Toronto Stock Exchange (15,470.10, up 65.97 points).

Aurora Cannabis Inc. (TSX:ACB). Health care. Down 75 cents, or 5.45 per cent, to $13.01 on 39.6 million shares.

Aphria Inc. (TSX:APH). Health care. Down $1.15, or 5.91 per cent, to $18.30 on 12.2 million shares.

HEXO Corp. (TSX:HEXO). Health care. Down 95 cents, or 12.4 per cent, to $6.71 on 11.9 million shares.

Manulife Financial Corp. (TSX:MFC). Financials. Up 64 cents, or 3.17 per cent, to $20.86 on 7.6 million shares.

Bombardier Inc. (TSX:BBD.B). Industrials. Down seven cents, or 1.89 per cent, to $3.64 on 7.3 million shares.

Baytex Energy Corp. (TSX:BTE). Energy. Up 17 cents, or 6.03 per cent, to $2.99 on 5.4 million shares.
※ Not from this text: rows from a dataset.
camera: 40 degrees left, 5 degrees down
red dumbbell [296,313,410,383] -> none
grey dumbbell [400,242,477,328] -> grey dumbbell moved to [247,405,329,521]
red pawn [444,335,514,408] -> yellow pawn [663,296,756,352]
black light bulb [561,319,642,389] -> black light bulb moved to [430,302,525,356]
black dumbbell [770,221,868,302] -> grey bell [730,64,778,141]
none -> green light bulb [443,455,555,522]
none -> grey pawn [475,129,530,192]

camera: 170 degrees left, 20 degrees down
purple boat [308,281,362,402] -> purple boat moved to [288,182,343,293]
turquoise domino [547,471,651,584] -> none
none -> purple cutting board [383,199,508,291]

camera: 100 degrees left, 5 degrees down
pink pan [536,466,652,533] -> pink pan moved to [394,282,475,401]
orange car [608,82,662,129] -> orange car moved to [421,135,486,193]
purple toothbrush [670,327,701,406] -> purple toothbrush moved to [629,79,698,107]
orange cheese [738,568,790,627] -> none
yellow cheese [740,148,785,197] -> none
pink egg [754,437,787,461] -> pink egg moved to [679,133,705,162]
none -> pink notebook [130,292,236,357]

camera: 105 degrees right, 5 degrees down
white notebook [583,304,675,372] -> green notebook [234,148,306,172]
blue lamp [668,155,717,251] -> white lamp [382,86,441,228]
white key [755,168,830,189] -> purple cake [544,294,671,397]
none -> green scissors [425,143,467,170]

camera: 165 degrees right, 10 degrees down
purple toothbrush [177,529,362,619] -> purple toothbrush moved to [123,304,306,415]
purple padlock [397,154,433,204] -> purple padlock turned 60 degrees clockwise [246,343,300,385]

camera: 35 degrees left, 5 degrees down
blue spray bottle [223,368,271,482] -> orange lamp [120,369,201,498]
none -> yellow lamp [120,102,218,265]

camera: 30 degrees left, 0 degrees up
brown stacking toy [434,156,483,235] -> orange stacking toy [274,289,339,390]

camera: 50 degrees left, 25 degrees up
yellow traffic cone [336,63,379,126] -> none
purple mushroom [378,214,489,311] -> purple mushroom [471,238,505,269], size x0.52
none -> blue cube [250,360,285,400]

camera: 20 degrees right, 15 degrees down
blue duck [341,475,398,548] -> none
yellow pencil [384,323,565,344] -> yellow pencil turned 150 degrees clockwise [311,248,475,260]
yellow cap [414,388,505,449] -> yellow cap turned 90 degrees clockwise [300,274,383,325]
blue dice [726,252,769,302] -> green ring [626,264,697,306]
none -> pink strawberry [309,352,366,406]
Companies reporting major news:

SNC-Lavalin Inc. (TSX:SNC). Down 98 cents, or 2.05 per cent to $46.91. The Montreal-based engineering and construction is trying to rally public support as it prepares to endure a lengthy criminal trial after federal prosecutors refused to negotiate a compensation agreement. SNC-Lavalin took out advertisements in four of Canada’s most influential newspapers on Friday in the form of a letter from its chief executive to Canadians. In it, Neil Bruce apologized for wrongdoing prior to 2012 that has tarnished the company’s reputation and said it has made “fundamental changes” in its culture and governance.

Rogers Communications Inc. (TSX:RCI.B). Down 67 cents or one per cent to $66.82. Strong wireless results helped the telecommunications company beat analyst expectations in the third quarter and raise its full-year outlook. Wireless revenue climbed five per cent while churn, a measure of customer retention, was the best in a decade, said company CEO Joe Natale in a conference call Friday. The improved financial picture saw the company increase its outlook for adjusted earnings growth before taxes and other charges by two percentage points to between seven and nine per cent.